Malgré la situation difficile qu’elle traverse, « la Tunisie peut aller très loin et devenir un vrai dragon économique africain », grâce aux nombreux atouts dont elle se prévaut, a estimé l’économiste et ancien ministre du Développement et de l’investissement, Fadhel Abdelkefi.

La Tunisie peut devenir un « dragon économique africain » (Fadhel Abdelkefi)

Intervenant lors d’un forum économique organisé lundi par l’Université Tunis Carthage, il a énuméré des suggestions susceptibles de permettre de redresser la situation économique délicate que traverse la Tunisie.

Selon lui, les difficultés auxquelles la Tunisie est confrontée sont dues à la politique budgétaire expansionniste ou la politique de « Go & Stop », appliquée après la révolution pour satisfaire les revendications sociales.

« Nous avions un budget de l’Etat de 18 milliards de dinars (7,5 milliards de dollars) qui est passé subitement à 34 milliards de dinars (14,6 milliards de dollars) en moins de six ans. Les différents gouvernements ont fait passer la masse salariale de la fonction publique de 6,5 milliards de dinars (2,7 milliards de dollars) à plus de 15 milliards de dinars (6,2 milliards de dollars). La dette publique est passée de 25 milliards de dinars (10,5 milliards de dollars) à plus de 70 milliards de dinars (29,2 milliards de dollars). Cette même dette représente désormais plus de 60% du PIB au lieu de 40% en 2011. Un système financier qui souffre d’un manque de liquidité de 12 milliards de dinars (5 milliards de dollars) chaque jour, tandis qu’il était en abondance de liquidité

Pour sortir de la crise, l’économiste juge d’abord impératif de dire la vérité aux Tunisiens. Il suggère ensuite que « l’Etat devra se concentrer aujourd’hui sur les domaines de souveraineté, tels que l’éducation, l’enseignement supérieur, la culture, le sport, la défense nationale, l’intérieur, les transports, la santé pour pouvoir rendre un service décent aux citoyens ».

Selon lui, « l’Etat ne peut pas être dans ces secteurs stratégiques et en même temps être actionnaire dans des banques publiques ou être distributeur de pétrole, régie de tabac, compagnie aérienne, etc. Il devra donc démobiliser sa puissance financière sur ces derniers secteurs et la relocaliser dans les secteurs de souveraineté ».

Il recommande, à titre d’exemple, que l’Etat donne ses banques en concession pendant 30, 40 ou 50 ans, comme l’a fait la Turquie.
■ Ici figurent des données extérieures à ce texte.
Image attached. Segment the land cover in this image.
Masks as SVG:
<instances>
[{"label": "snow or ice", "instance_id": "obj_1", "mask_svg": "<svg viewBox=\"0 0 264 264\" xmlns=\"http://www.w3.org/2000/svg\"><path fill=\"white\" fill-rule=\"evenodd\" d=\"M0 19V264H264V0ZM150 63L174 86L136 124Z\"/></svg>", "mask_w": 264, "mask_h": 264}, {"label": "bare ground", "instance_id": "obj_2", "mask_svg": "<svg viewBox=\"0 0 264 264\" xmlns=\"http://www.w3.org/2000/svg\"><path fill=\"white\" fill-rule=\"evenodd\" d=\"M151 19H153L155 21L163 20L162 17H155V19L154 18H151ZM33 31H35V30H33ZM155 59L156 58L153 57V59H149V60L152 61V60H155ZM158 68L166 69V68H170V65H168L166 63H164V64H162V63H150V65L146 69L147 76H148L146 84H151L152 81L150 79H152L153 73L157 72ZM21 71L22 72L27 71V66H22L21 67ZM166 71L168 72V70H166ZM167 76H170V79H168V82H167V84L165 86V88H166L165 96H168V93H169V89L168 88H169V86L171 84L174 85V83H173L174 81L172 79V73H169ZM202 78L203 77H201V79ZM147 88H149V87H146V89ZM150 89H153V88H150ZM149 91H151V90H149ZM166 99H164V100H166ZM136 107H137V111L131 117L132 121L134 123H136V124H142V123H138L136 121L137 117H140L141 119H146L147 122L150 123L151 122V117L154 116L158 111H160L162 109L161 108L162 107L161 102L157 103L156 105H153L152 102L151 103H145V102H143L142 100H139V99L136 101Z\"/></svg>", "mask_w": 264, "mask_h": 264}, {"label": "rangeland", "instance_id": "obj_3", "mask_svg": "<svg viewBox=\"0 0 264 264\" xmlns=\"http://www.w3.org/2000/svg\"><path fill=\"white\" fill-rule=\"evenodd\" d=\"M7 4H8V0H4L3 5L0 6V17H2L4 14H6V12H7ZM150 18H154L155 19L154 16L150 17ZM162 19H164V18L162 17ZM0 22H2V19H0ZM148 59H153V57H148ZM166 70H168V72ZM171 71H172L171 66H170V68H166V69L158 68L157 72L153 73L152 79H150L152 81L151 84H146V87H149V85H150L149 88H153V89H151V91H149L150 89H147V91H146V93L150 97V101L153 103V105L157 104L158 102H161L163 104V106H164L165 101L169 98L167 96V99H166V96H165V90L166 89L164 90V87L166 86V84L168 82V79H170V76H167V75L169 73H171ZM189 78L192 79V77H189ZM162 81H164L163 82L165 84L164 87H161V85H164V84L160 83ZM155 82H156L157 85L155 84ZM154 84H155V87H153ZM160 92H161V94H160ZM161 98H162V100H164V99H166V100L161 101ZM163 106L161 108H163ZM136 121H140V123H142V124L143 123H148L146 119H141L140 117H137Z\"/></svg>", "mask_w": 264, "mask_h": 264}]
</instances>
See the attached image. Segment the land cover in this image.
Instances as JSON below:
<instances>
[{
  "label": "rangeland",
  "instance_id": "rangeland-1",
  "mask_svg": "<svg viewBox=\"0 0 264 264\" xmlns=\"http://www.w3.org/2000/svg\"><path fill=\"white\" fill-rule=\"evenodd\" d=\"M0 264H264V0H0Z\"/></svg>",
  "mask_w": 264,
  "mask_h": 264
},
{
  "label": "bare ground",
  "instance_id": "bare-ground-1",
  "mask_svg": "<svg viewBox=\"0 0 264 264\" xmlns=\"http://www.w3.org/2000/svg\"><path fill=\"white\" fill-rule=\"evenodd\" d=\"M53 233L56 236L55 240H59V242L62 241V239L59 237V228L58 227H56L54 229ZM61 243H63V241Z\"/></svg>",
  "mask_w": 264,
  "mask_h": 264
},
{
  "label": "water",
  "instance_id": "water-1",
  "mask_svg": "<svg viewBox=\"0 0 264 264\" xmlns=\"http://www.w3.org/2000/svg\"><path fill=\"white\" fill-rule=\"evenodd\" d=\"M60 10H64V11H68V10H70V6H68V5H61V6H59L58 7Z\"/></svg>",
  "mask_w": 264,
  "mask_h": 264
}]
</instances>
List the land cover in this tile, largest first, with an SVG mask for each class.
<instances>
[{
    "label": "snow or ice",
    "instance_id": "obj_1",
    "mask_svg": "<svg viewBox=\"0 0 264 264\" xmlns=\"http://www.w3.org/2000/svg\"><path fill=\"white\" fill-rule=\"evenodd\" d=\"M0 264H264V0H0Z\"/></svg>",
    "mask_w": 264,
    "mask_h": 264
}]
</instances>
Une technique qui lui permettrait d’engager plus de fonds pour améliorer les services hospitaliers, les services de transports, l’enseignement et autres secteurs.

Concernant les réformes, il préconise le gel des salaires dans la fonction publique, le redressement des caisses sociales nationales et le recentrage du rôle de l’Etat.
« Je reste extrêmement optimiste pour l’avenir du pays pour des raisons intégralement objectives (car) la Tunisie possède des points forts comme l’émancipation et le rôle de la femme, la logistique, l’éducation, le rôle de la société civile, la proximité de l’Europe », a-t-il plaidé en notant que la Tunisie produit le nombre de médecins et de pharmaciens le plus important d’Afrique, qu’elle détient les meilleurs techniciens et qu’elle est aussi le centre mondial de l’automobile.

« C’est un pays qui pourrait croître à deux chiffres si nous arrivons à prendre certaines décisions qui sont douloureuses mais nécessaires » a-t-il conclu, considérant que la Tunisie disposait d’hommes courageux capables de prendre des décisions dans le bon sens, comme l’avait soutenu précédemment le banquier Ahmed Karm qui avait cité comme référence l’ancien premier ministre Hédi Nouira dont la politique avait permis à la Tunisie de sortir d’une crise autrement plus aigüe.